Post Office campaigner Alan Bates has agreed a multi-million pound compensation figure from the Post Office, sources close to the deal have confirmed to the BBC.

The payout for Sir Alan comes more than 20 years after he started campaigning for justice for victims of the Horizon scandal which led a group of 555 sub-postmasters launching landmark legal action against the Post Office.

The exact sum paid to Sir Alan has not been made public and he has not responded to requests for comment.

Between 1999 and 2015, more than 900 sub-postmasters were wrongly prosecuted after the faulty Horizon IT system indicated shortfalls in Post Office branch accounts.

Hundreds more poured their own savings into their branch to make up apparent shortfalls in order to avoid prosecution.

Marriages broke down, and some families believe the stress led to serious health conditions, addiction and even premature death.

A spokesperson for the Department for Business and Trade said: “We pay tribute to Sir Alan Bates for his long record of campaigning on behalf of victims.

“We can confirm that Sir Alan’s claim has reached the end of the scheme process and been settled.”

As of September 2025, a total of £1.23bn had been awarded to more than 9,100 sub-postmasters.

Sir Alan first received an offer of redress in January 2024, which he rejected, describing it as “cruel and derisory”.

He was made another offer in May 2024 which he said was around a third of what he had requested.
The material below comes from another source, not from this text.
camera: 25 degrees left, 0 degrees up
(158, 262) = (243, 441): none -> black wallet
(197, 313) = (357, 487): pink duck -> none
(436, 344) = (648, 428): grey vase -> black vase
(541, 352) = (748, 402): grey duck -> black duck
In May of this year, he said that he’d received a third offer for less than 50% of his original claim.

Sir Alan was part of the Group Litigation Order compensation scheme, under which claimants can either receive £75,000 or seek their own settlement.
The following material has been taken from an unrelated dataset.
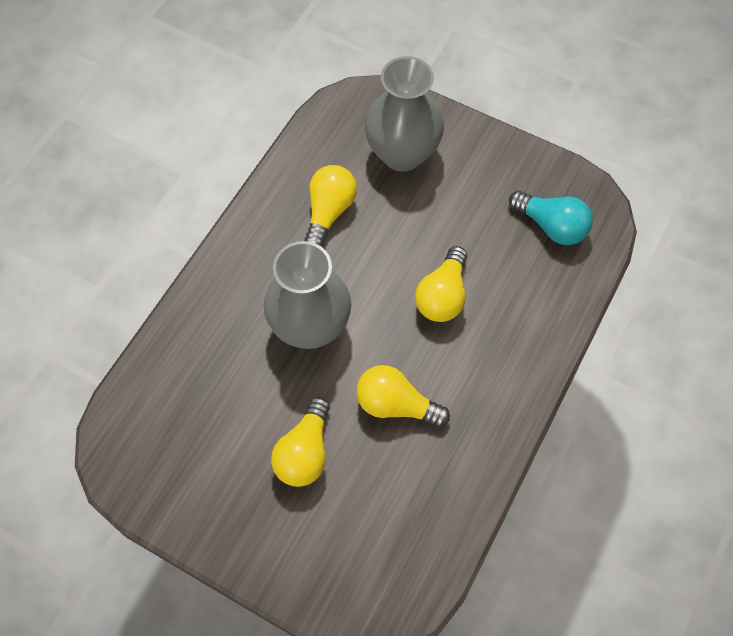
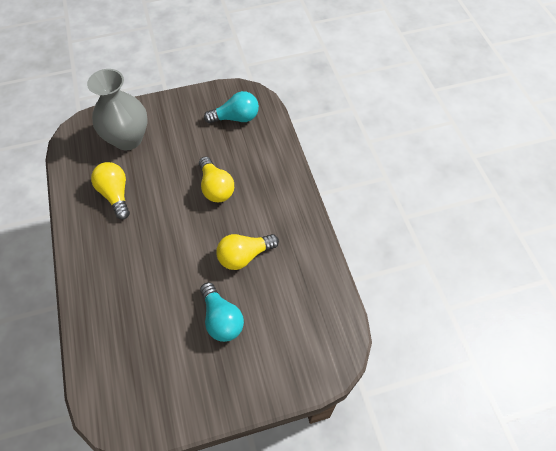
camera: 45 degrees left, 5 degrees down
(305, 452) = (221, 319): yellow light bulb -> turquoise light bulb
(310, 326) = (162, 257): grey vase -> none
As part of plan to claim his own settlement, Mr Bates told the BBC his lawyers had included compensation owed for his 20 years of campaigning for justice for those sub-postmasters caught up in the scandal.

The Post Office/Horizon scandal reached new heights in the public consciousness last year after Sir Alan’s campaign for justice was portrayed in the ITV drama series Mr Bates vs the Post Office.

The government adopted all but one of the recommendations of a report published following an inquiry into the scandal.

The inquiry detailed the full human impact of the scandal for the first time: the report said that more than 13 people may have taken their own lives as a result of what happened to them.

Earlier this year, Sir Alan accused the government of putting forward a “take it or leave it” offer of compensation amounting to less than half of his claim.

Many victims have previously complained about being forced to accept low offers of compensation, without the benefit of legal help.

Last month, the government announced that all victims who are claiming compensation will now be entitled to free legal advice to help them with their offers.

There are four different compensation schemes, which are aimed at different groups of victims.

Individual eligibility for compensation depends on the particular circumstances of each case.

However, the schemes have been criticised for being too slow and complicated, with many of the worst-affected victims receiving far less than their original claims.